> **Exercises to complete**
**A.** According to the passage on the interprofessional care team, what can the neurologist provide?
**B.** In the passage on the interprofessional care team, list every specialist named after the word "including."
Extract provided START
An interprofessional team of specialists is employed, including a geneticist, neurologist, ophthalmologist, audiometrist, and physiotherapist. The geneticist can help the families understand the disease outcome, risk recurrence, and prenatal testing. The neurologist can provide symptomatic treatment and documentation of neurological sequelae. The social worker can assess the level of care at home and provide options to facilitate it further.
Extract provided END
Records provided START
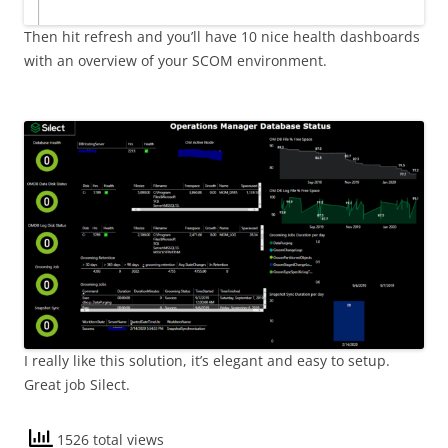
Then hit refresh and you’ll have 10 nice health dashboards
with an overview of your SCOM environment.
I really like this solution, it’s elegant and easy to setup.
Great job Silect.
1526 total views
Records provided END
> **Answers to the tasks**
**A.** Symptomatic treatment and documentation of neurological sequelae.

**B.** Geneticist, neurologist, ophthalmologist, audiometrist, physiotherapist